RENNES (Reuters) - Près de 200 migrants, dont de nombreux enfants, qui occupaient depuis plusieurs mois une ancienne maison de retraite près de Rennes, ont été évacués mardi matin dans le calme par les forces de l'ordre, a constaté sur place Reuters.

Selon la préfecture, ils étaient 183 dont 73 enfants, originaires d'Arménie, de Georgie, d'Albanie, de Roumanie, de Tchétchénie ou d'Afrique noire.
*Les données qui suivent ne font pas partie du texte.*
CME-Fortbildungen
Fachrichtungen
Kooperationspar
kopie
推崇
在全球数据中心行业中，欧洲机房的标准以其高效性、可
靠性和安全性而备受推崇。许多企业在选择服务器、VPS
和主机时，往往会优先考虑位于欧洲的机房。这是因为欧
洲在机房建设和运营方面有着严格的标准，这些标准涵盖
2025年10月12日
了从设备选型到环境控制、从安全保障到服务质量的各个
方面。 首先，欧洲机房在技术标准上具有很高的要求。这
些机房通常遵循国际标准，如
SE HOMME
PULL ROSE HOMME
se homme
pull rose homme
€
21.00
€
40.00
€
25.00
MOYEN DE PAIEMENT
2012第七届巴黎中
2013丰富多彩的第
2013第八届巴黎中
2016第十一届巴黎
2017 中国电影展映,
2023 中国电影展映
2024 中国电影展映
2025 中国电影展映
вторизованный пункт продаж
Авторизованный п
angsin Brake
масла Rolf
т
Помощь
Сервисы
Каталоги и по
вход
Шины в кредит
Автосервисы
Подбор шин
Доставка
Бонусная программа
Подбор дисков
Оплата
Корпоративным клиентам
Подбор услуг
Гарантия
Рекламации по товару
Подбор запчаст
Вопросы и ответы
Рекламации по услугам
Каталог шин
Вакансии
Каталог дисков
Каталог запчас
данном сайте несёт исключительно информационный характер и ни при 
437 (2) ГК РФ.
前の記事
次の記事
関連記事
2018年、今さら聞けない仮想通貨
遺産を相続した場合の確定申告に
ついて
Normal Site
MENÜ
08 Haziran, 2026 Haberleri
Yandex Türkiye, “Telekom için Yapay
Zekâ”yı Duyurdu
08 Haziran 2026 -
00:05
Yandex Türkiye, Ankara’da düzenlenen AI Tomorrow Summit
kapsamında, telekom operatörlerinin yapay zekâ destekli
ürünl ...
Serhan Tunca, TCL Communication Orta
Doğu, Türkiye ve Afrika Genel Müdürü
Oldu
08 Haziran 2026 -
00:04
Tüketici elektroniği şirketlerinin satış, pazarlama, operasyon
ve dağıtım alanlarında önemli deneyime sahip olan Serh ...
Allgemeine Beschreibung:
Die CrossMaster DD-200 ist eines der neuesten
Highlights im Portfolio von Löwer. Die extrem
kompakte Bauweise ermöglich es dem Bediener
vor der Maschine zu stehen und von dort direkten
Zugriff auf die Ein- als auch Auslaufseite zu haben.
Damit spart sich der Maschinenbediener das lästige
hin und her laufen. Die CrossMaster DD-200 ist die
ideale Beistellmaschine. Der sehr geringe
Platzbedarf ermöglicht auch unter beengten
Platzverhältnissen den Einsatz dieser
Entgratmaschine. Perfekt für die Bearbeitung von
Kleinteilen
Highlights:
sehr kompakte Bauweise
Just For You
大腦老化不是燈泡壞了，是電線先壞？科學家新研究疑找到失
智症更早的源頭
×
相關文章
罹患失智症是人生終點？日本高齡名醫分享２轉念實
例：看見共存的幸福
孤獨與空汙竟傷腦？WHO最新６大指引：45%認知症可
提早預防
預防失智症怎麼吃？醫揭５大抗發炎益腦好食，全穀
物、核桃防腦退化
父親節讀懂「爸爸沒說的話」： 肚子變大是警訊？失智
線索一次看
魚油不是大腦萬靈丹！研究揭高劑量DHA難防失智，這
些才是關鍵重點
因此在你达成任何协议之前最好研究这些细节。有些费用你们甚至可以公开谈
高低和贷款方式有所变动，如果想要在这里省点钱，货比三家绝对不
Ces demandeurs d'asile, qui occupaient le plus grand squat de migrants connu en France, n'ont pu emporter que quelques sacs d'habits et de vivres. Ils ont été invités à aller à la préfecture pour connaître l'adresse où ils seront relogés, à Rennes ou dans le département. Selon la préfecture, une solution sera proposée à chaque famille.

"Cette évacuation s'est déroulée dans des conditions tout à fait correctes et dans le respect des personnes", a déclaré le préfet de Région Michel Cadot lors d'une conférence de presse. "Nous allons proposer des solutions durables qui permettent à ces familles d'être traitées convenablement."

Des associations de défense des migrants et des sans logis ont néanmoins vivement protesté.

"C'est un vrai scandale, la plupart vont se retrouver dans des communes éloignées de Rennes et on va ainsi les priver de tout, de l'accès aux soins, aux aides alimentaires et aux cours de français", s'est ainsi insurgé Yannick Cotin, du DAL (Droit au Logement), présent sur les lieux avec plusieurs dizaines de militants associatifs.

Les migrants avaient occupé, avec le soutien du DAL, cette maison de retraite désaffectée de Pacé, à quelques kilomètres de Rennes, en mai 2012. La plupart de leurs enfants sont scolarisés dans des établissements rennais.

Mardi vers 05h00 (04h00 GMT), les forces de l'ordre ont interdit tout accès au bâtiment et des représentants de la préfecture ont recensé les personnes présentes avant de leur donner un ticket d'autobus et une "invitation" à se rendre à la préfecture.

Ces familles, qui se sont retrouvées avec poussettes et bagages dans la rue et sous la pluie avec leurs enfants, étaient expulsables sur décision de justice depuis le 15 novembre.